In Flatspace, I get a ship and can do whatever I want. I can earn an honest living by trading, or I can steal cargo, or I can become a bounty hunter. I can fight or become a criminal. At the end of a session, I’ve explored certain sections of the universe, have been attacked by certain enemies, and lived to tell the tail. I might have learned where certain expensive items are being sold and will make plans to earn the money to purchase them. One sector might have been the home to a hidden Scarrid base. It’s my own personalized experience, separate from what another person might experience when playing.
SimCity doesn’t impose any specific goal on you. You can try to get a Megalopolis, or you can just create a beautiful park. You can experiment with a city that has eliminated residential areas or placed a police station on every block. Do you use rails or allow normal roads? The game doesn’t ask you to do specific things, and so you’re free to explore the limits of the game.

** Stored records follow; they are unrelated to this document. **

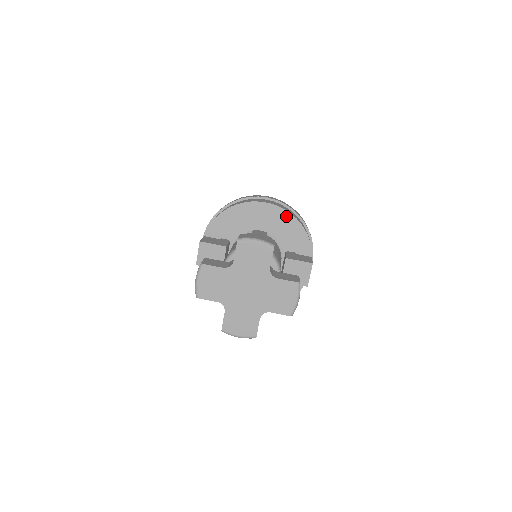
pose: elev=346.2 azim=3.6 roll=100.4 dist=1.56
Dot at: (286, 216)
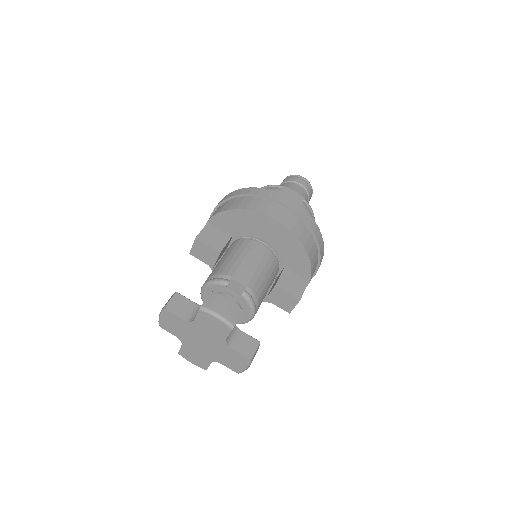
Dot at: (294, 240)
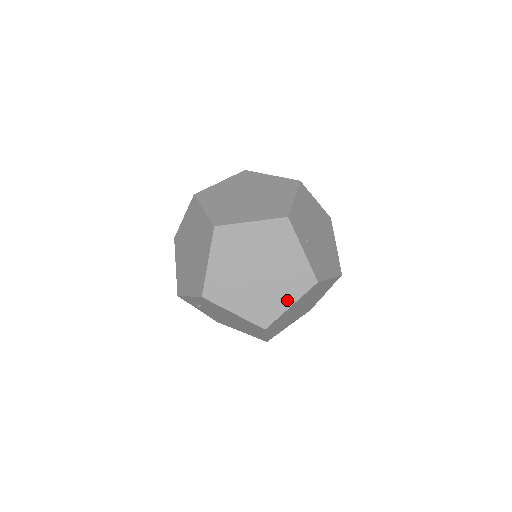
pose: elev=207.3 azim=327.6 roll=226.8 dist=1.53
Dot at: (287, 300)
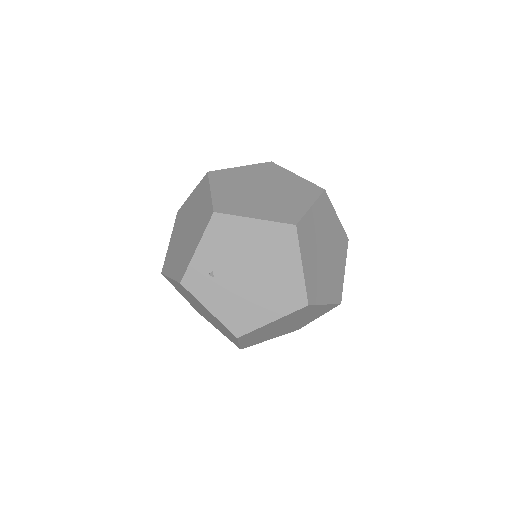
Dot at: (304, 203)
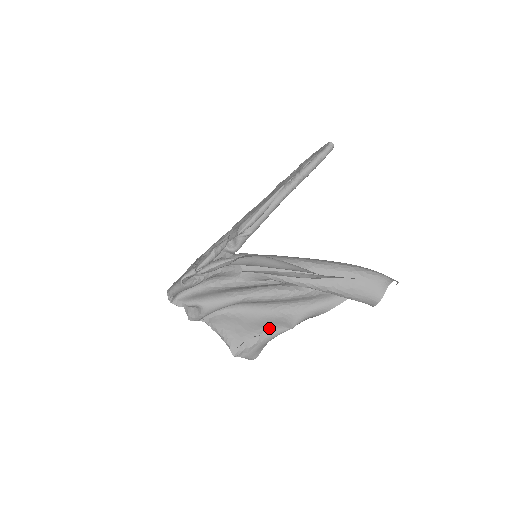
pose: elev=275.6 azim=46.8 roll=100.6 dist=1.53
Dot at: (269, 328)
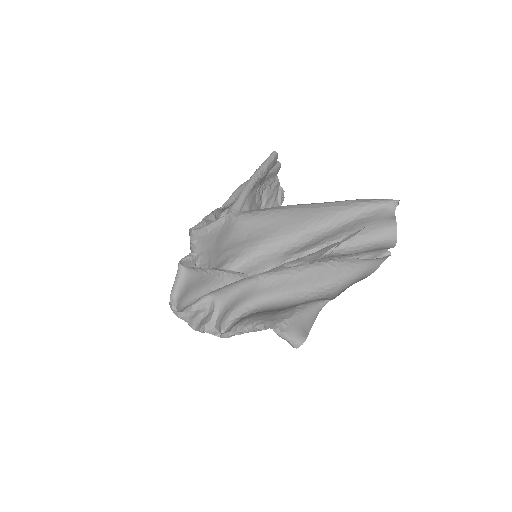
Dot at: (303, 303)
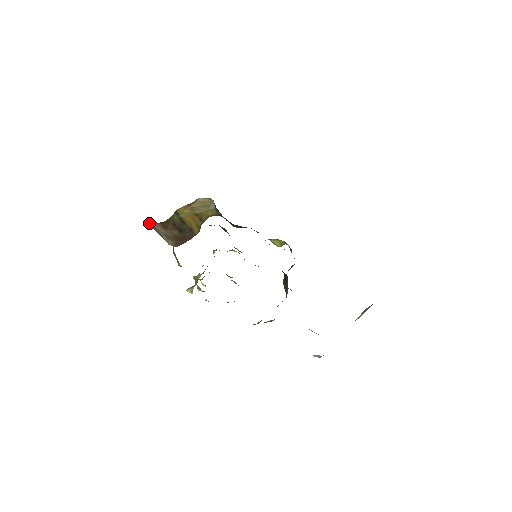
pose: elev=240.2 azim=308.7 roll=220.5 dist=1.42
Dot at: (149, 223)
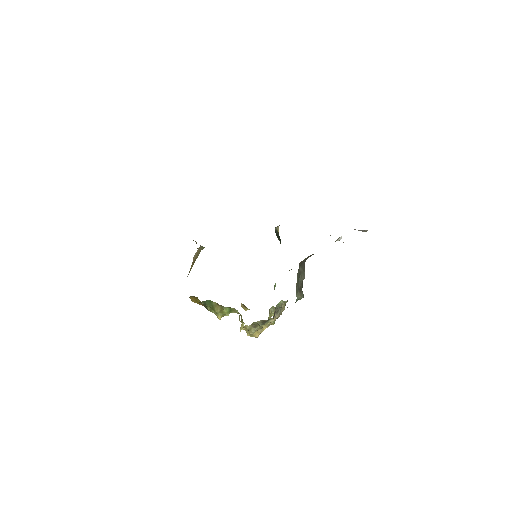
Dot at: occluded
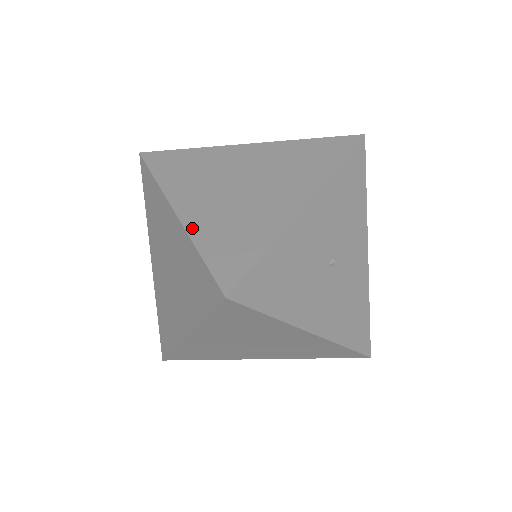
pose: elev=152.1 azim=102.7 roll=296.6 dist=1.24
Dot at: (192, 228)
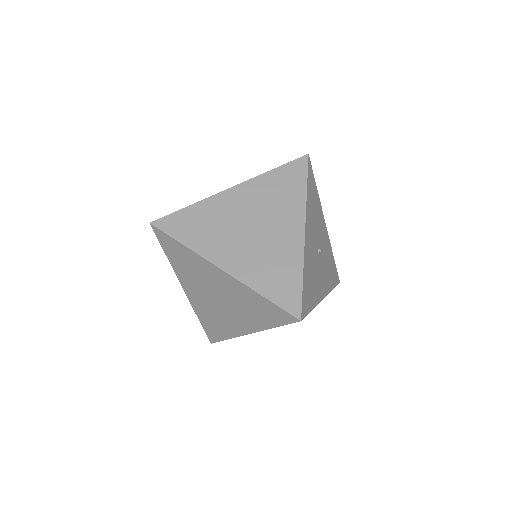
Dot at: (245, 279)
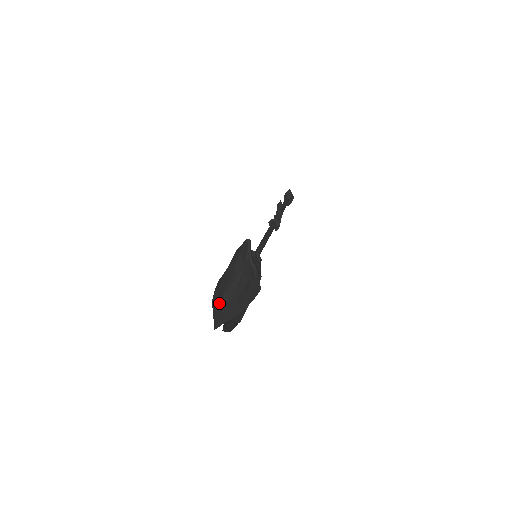
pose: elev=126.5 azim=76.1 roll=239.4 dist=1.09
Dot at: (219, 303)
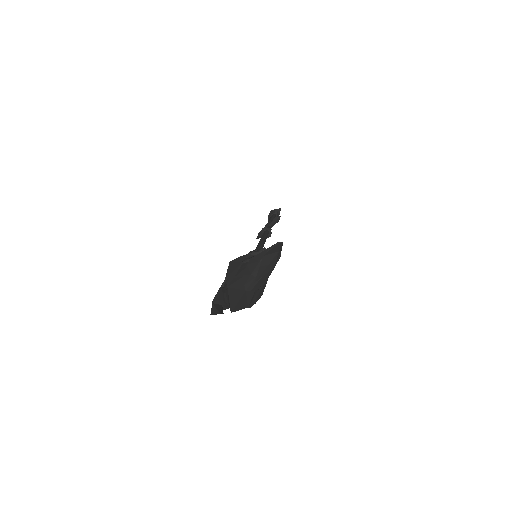
Dot at: (237, 287)
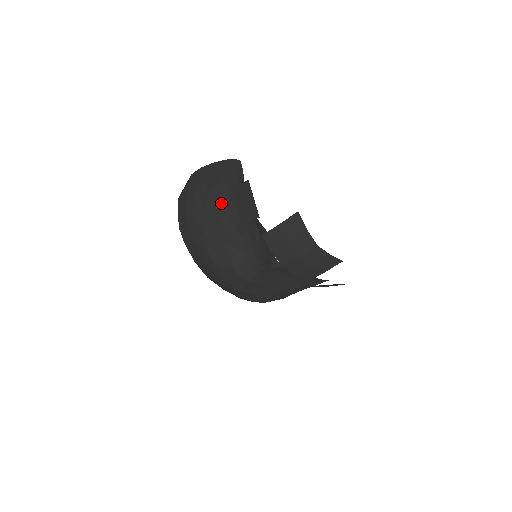
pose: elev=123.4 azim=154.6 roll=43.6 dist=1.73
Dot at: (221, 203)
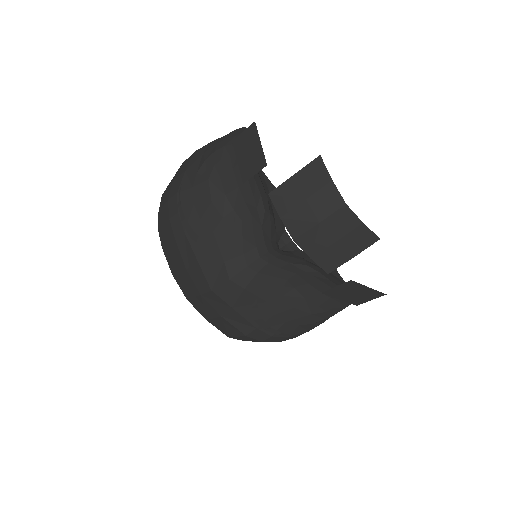
Dot at: (216, 175)
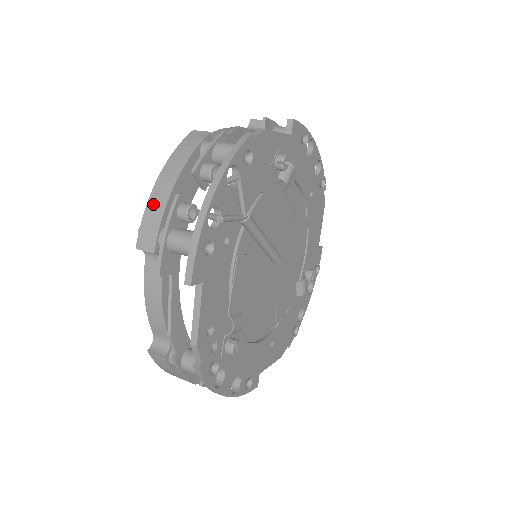
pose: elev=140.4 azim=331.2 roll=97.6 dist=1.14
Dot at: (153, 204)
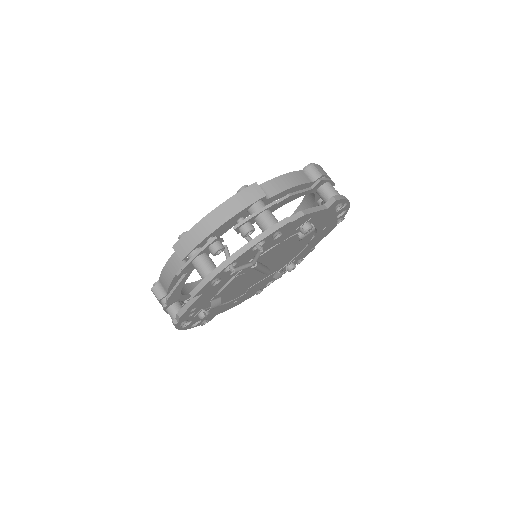
Dot at: (198, 230)
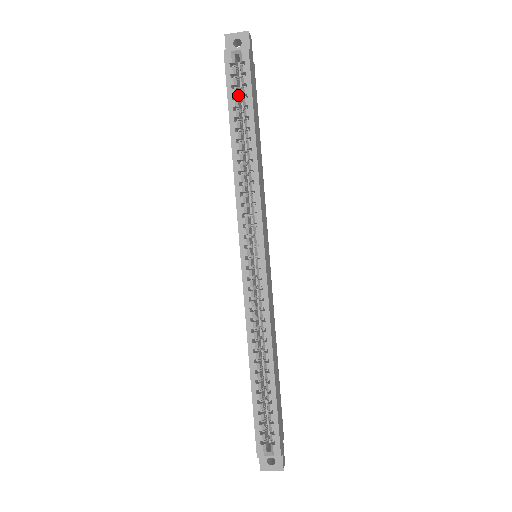
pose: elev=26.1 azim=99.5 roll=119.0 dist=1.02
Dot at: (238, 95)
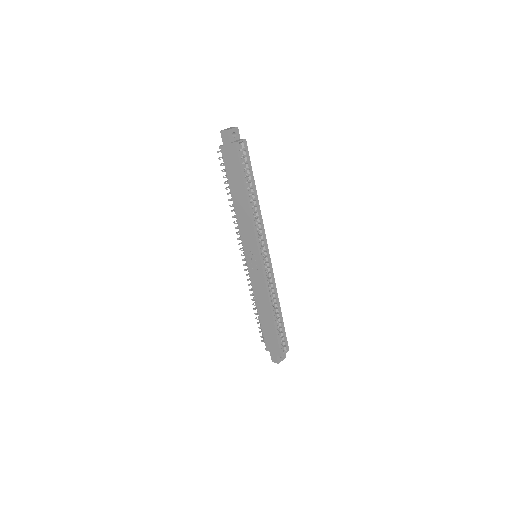
Dot at: occluded
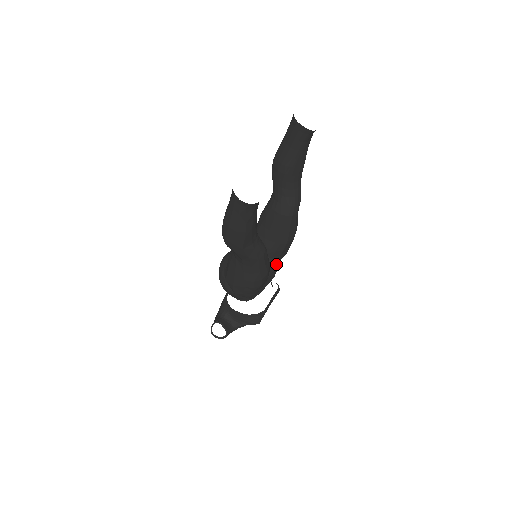
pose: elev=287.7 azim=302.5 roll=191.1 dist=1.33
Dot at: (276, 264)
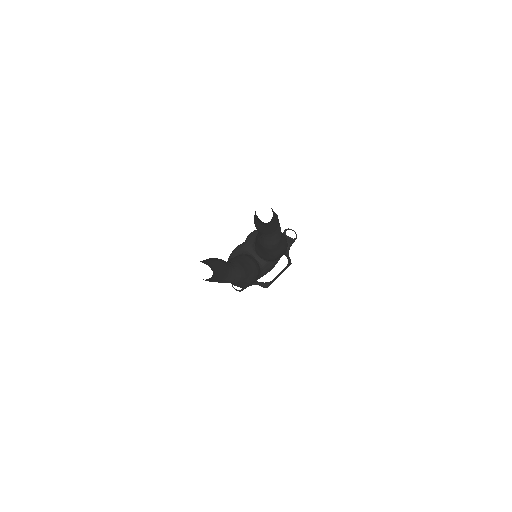
Dot at: (273, 263)
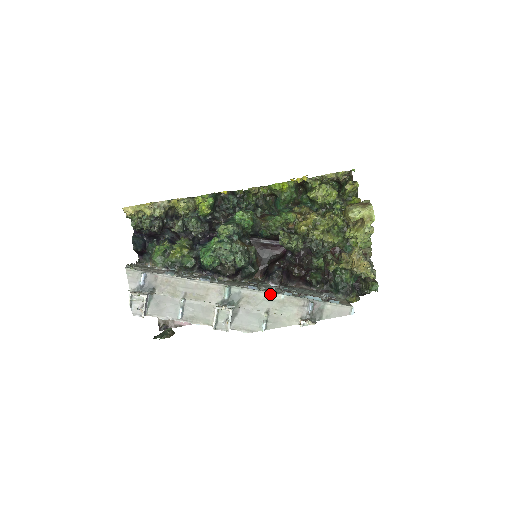
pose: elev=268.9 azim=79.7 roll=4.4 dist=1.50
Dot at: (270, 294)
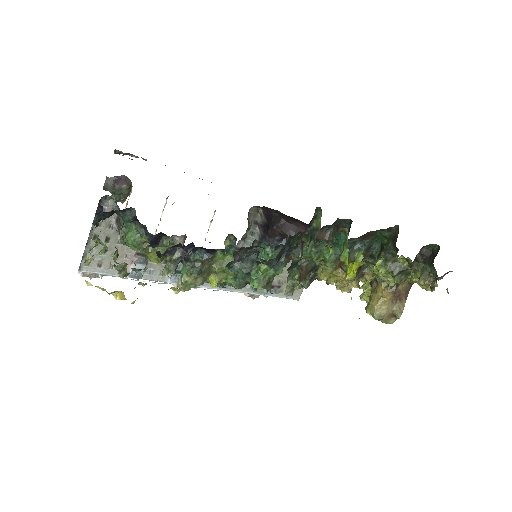
Dot at: (235, 291)
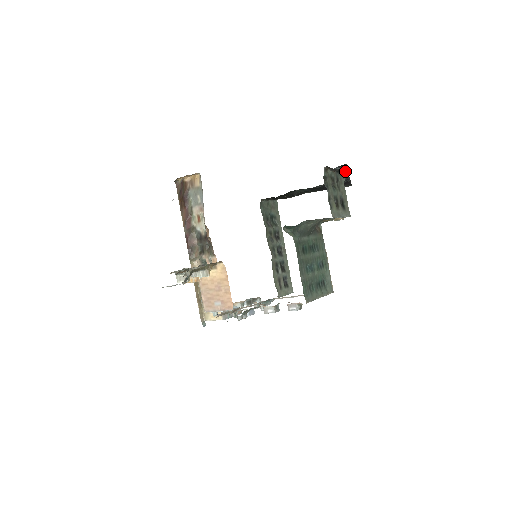
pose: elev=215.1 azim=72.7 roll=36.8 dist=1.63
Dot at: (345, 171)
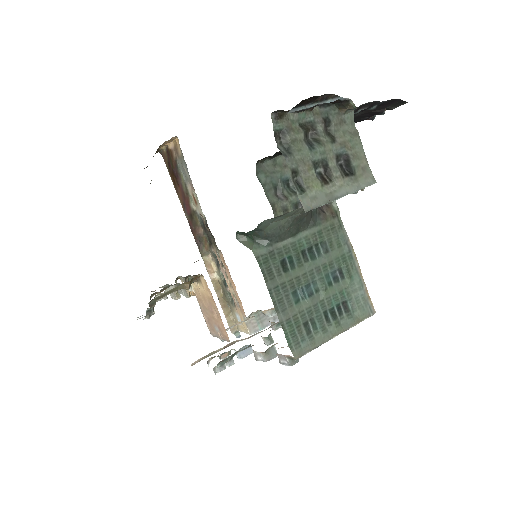
Dot at: (339, 100)
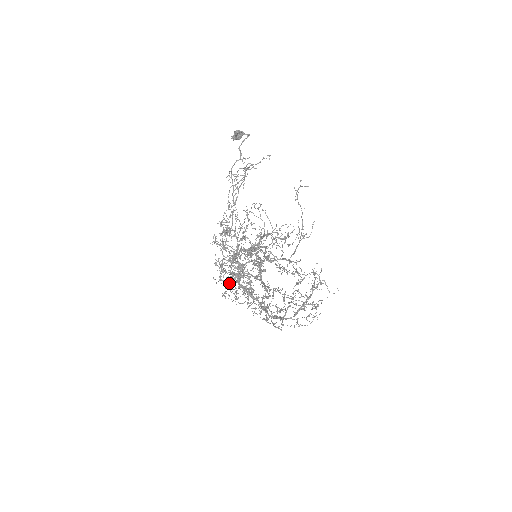
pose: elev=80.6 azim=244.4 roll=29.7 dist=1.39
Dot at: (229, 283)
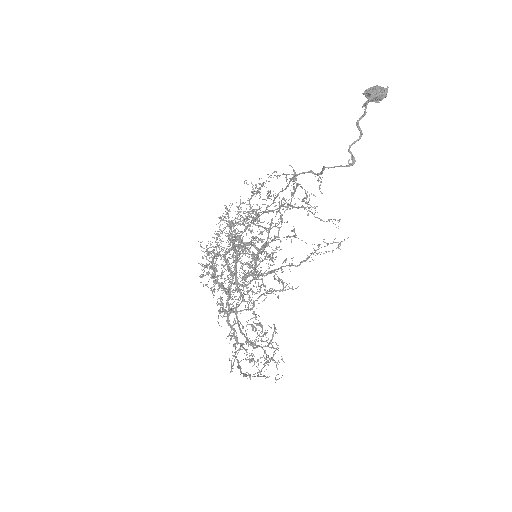
Dot at: (220, 242)
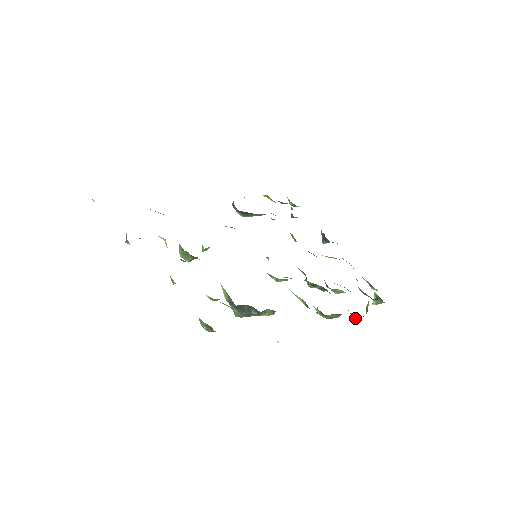
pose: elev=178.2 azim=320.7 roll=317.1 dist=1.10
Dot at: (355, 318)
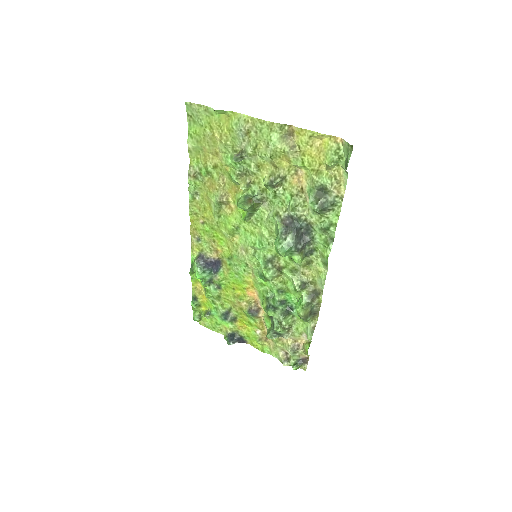
Dot at: (311, 335)
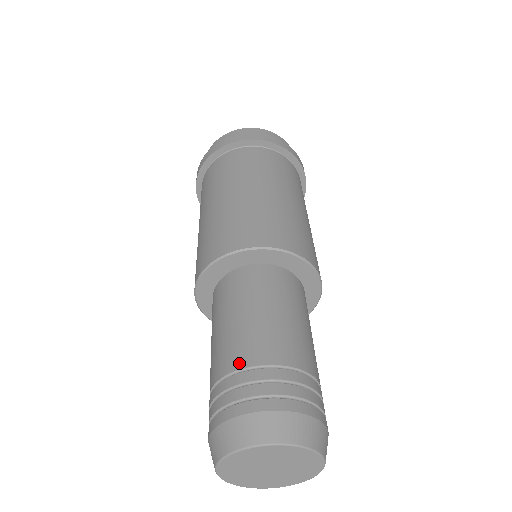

SimCity: The Movie couldn’t possibly be as interesting. It would require that someone has made a set of choices and eliminated all others. Those exact choices would be made each time you watch it. Forever. On the other hand, the game allows you to experience it differently each time.
In Paintbox games: Games that serve as augmented creativity tools, Danc notes that games can be great for feeding the hunger of creativity. Even people who think that they have no creative skills whatsoever will find it fun to change the landscape of Populous or create a rap with Yoshis in Mario Paint. A game can act as an easy-to-use tool to facilitate creation. Rather than spend years in art school, you can click a few buttons or drag a few icons, and you’ve created something. He talks about Bill Budge’s Pinball Construction Set, and memories rushed back in which I created some elaborate pinball tables, challenging my sister and my cousins to play them. I had a lot of fun creating the background images with the drawing tool it provided, and linking scores with the various bumpers and spinners was equally enjoyable. Today, people have The Sims and soon Spore. Games can be tools to allow the player to be expressive and to satisfy the urge to create.
I already noted that SimCity allows you to create lush parks or urban wastelands. The Sims can sometimes be described as “playing house”. Players love decorating and furnishing their Sim-homes. Players have created everything from small tools to entire games in Second Life. From laying out entire cities and empires to decorating the outfit of the player’s avatar, players have demonstrated that games can act as a great catalyst for creativity.
Games have a lot of untapped potential. While we could just try to mimic movies by making games more realistic and cinematic, we’ll probably end up with mediocre film-wannabes. If you want to make a movie, make a movie. Don’t try to make a game into a movie. If, on the other hand, you want to empower your players, if you want to give the director’s credit to your players, if you want to provide your players with first-hand experiences, make games rather than movies. When it comes to such experiences, movies are inherently inferior to games.